[Human keypoint data]
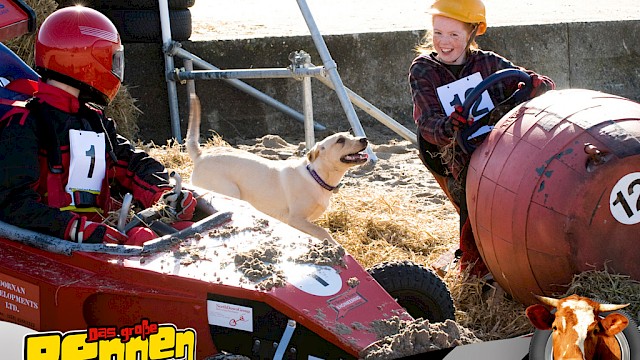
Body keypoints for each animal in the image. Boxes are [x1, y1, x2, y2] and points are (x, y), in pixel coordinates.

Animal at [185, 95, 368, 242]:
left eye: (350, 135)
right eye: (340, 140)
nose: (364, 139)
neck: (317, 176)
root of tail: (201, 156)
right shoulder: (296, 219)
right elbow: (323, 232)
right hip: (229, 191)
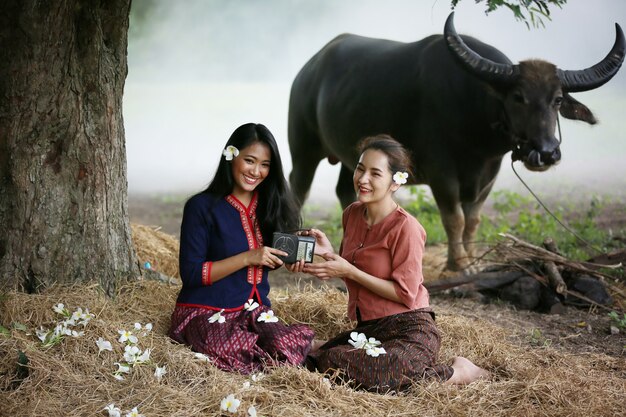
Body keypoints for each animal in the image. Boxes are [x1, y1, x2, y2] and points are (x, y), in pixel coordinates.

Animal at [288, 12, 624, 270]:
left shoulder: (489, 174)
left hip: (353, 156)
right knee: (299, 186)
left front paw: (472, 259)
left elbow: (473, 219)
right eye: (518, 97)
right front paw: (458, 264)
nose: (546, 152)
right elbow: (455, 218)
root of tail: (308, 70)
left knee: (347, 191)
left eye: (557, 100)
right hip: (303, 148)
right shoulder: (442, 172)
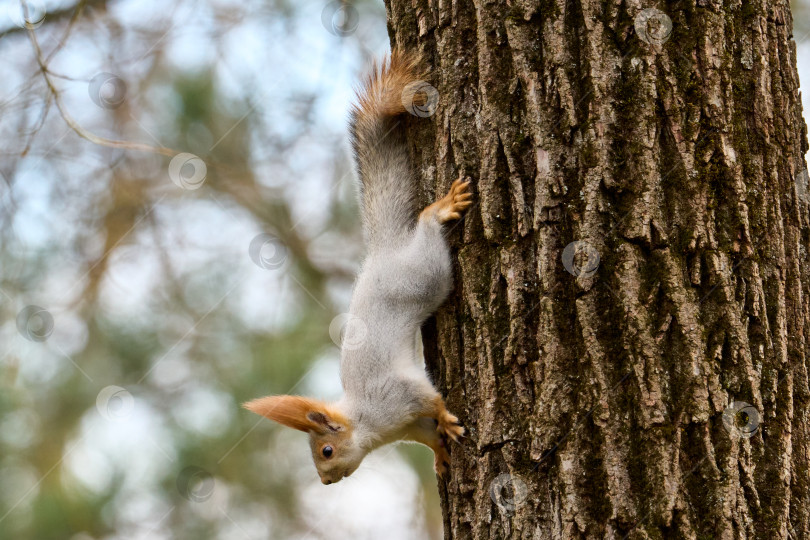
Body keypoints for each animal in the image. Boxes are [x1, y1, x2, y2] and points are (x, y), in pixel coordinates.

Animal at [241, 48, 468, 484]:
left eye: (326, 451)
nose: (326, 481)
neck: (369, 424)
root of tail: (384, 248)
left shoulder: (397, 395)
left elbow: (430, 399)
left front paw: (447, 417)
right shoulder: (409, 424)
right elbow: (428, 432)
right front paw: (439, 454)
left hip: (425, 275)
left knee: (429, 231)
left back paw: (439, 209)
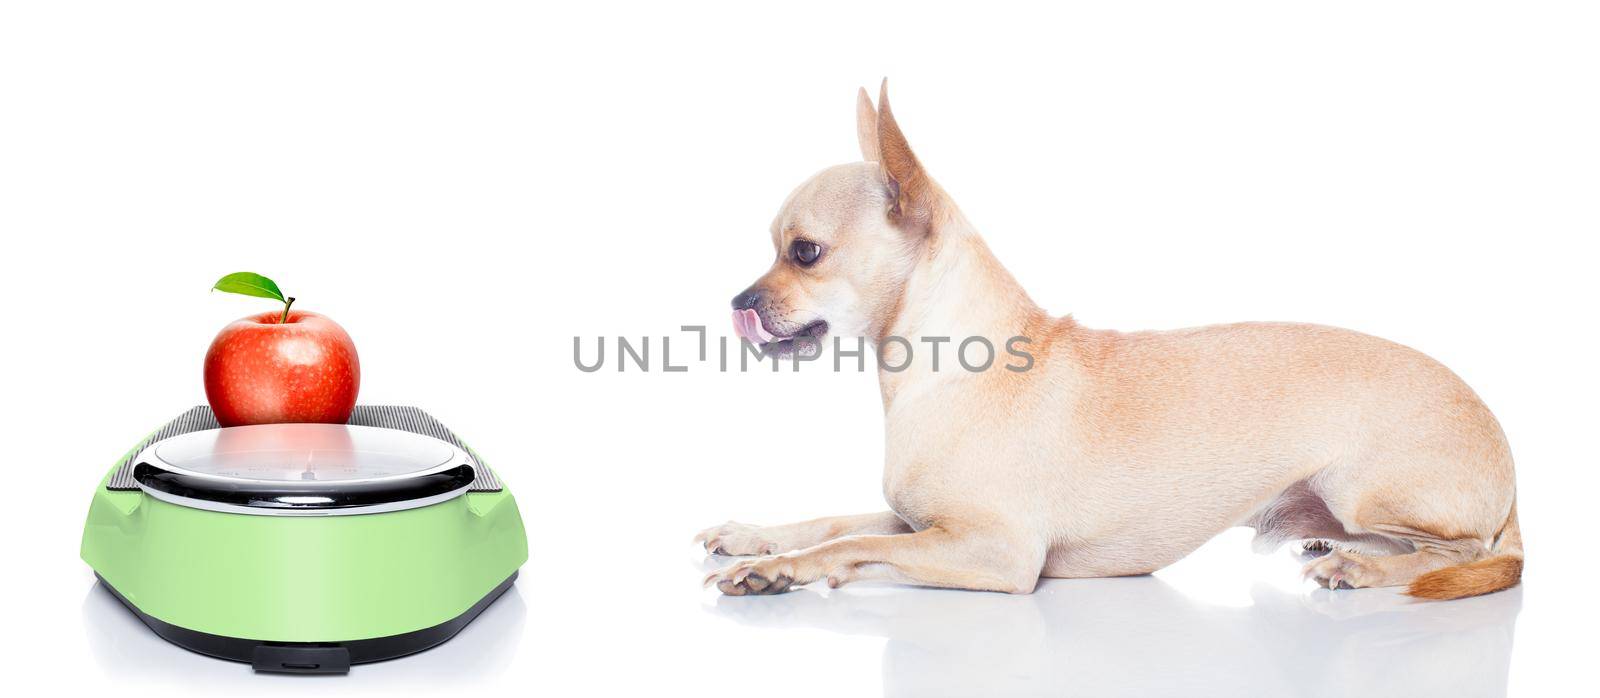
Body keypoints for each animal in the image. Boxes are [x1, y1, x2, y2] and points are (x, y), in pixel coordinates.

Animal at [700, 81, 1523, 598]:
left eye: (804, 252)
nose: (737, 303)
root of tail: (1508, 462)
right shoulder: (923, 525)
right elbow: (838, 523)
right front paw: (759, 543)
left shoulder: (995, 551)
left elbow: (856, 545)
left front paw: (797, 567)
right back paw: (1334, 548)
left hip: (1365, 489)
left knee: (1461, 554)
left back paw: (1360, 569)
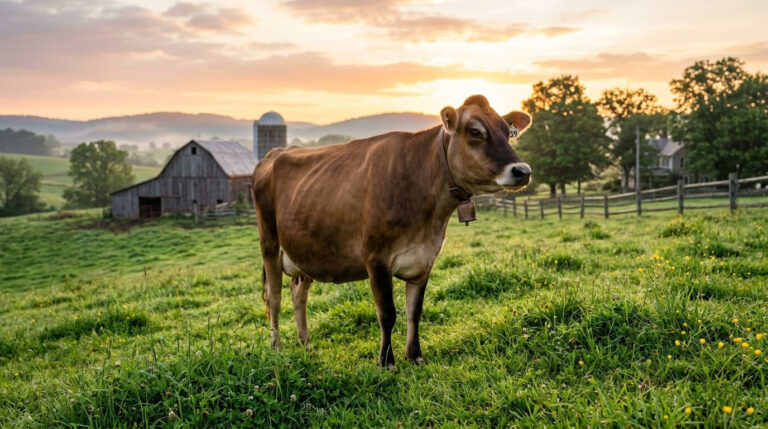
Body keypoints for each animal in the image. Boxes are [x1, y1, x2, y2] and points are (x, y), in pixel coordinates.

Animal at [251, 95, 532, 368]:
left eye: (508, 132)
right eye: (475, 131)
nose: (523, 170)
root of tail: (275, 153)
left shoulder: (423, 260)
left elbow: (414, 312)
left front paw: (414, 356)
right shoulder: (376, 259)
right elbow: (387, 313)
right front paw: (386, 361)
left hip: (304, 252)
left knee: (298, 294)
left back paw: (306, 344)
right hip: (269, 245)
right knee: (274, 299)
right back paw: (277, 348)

---

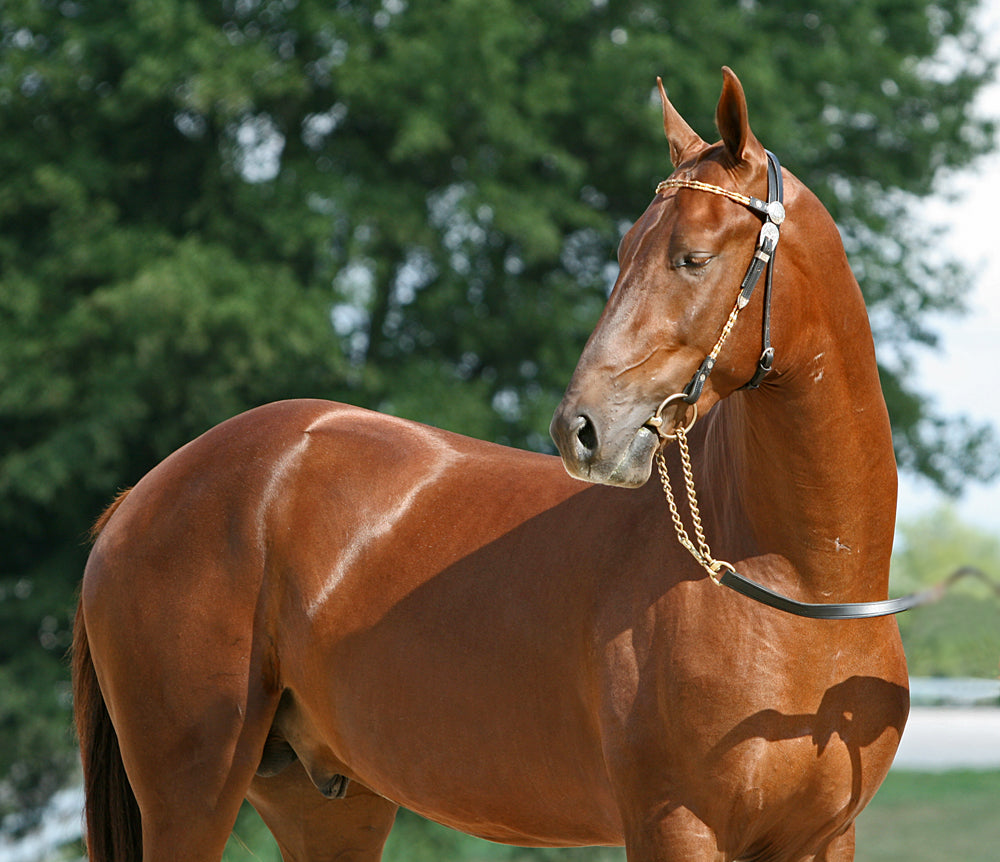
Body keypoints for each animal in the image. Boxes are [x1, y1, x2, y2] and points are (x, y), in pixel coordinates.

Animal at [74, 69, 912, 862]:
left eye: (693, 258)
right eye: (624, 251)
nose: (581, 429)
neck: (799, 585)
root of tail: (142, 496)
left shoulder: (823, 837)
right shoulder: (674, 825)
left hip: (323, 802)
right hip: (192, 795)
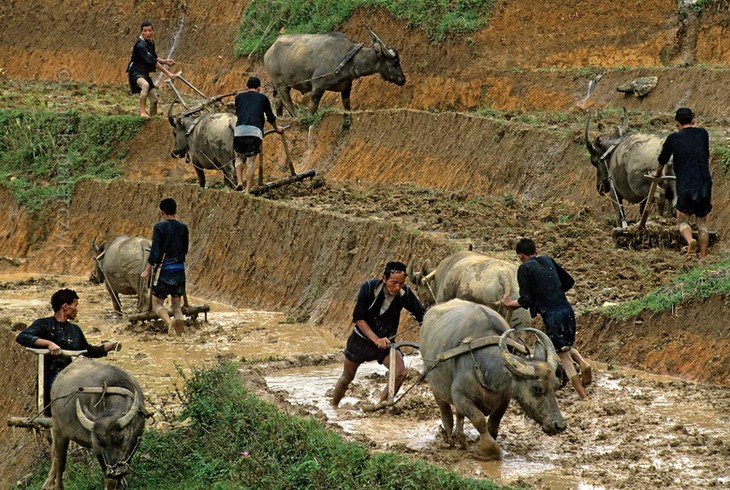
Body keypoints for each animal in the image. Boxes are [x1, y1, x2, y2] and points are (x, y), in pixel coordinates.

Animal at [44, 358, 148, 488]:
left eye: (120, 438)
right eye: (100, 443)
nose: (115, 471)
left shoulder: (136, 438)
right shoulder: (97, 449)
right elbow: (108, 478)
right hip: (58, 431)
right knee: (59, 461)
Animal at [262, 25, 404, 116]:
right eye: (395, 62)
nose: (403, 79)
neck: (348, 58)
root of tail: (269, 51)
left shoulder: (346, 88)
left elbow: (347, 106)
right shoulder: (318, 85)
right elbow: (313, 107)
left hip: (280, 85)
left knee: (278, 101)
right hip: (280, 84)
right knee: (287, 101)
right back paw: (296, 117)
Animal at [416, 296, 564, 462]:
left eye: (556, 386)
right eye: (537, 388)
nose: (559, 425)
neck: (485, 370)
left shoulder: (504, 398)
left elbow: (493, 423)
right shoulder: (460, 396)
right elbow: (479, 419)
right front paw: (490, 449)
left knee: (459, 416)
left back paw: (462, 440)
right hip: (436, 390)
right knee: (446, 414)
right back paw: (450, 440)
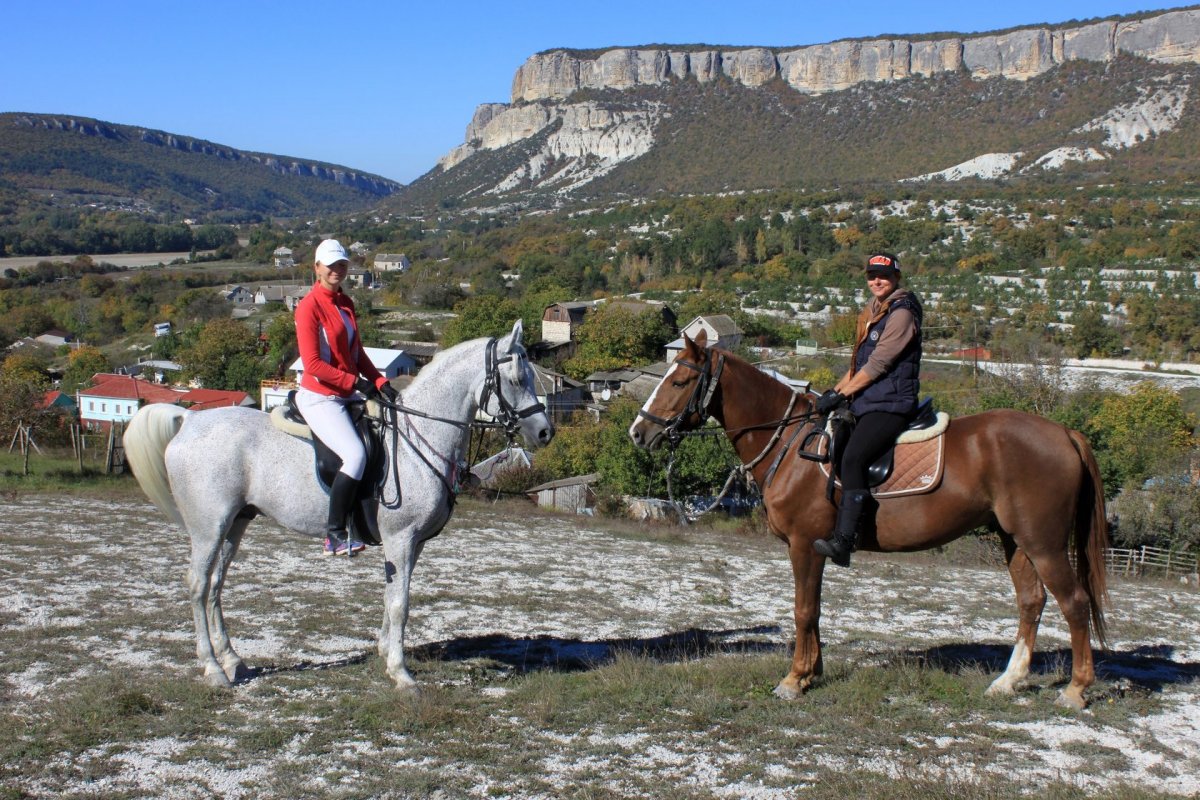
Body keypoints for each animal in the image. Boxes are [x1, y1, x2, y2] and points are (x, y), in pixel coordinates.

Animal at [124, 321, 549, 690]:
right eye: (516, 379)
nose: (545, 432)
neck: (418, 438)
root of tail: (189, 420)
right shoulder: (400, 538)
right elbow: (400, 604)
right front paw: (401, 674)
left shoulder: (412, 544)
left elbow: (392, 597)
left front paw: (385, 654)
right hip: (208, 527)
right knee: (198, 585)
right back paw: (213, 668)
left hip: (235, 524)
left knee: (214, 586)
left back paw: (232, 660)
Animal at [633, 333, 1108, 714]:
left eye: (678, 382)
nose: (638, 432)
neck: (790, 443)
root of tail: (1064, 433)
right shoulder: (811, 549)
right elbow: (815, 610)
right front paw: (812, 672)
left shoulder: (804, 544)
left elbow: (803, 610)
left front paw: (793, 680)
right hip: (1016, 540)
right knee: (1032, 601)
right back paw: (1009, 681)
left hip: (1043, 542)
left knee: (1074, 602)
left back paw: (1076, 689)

==

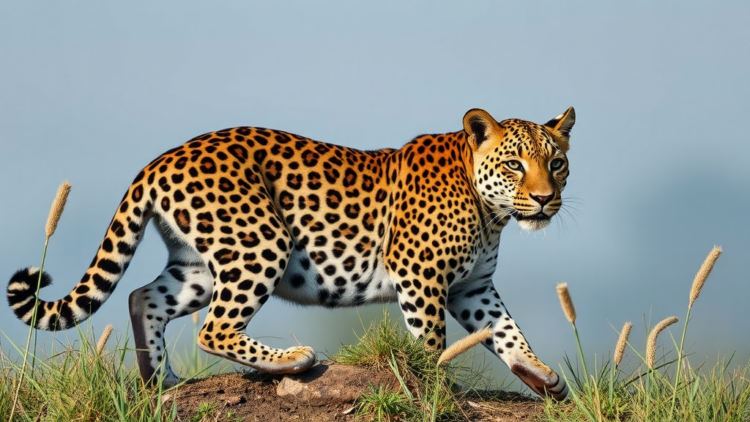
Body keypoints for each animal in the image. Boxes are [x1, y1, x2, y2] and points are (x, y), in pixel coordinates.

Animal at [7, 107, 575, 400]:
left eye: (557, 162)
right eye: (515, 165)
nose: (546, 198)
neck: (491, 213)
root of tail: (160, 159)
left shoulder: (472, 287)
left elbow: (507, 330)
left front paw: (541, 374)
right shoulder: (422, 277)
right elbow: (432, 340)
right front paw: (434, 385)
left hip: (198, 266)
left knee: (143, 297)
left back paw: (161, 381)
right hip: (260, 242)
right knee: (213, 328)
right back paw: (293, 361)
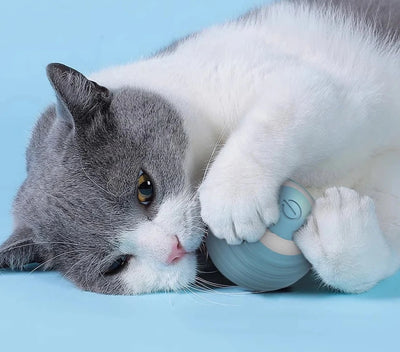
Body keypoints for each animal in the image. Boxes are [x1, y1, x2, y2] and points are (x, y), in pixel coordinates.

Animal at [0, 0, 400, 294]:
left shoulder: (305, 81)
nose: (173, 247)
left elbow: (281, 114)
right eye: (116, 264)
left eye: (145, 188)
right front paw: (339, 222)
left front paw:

> **AIM OF THE EXERCISE**: Give a single number: the count of lines above that include the word "root".

> **SOLUTION**: 10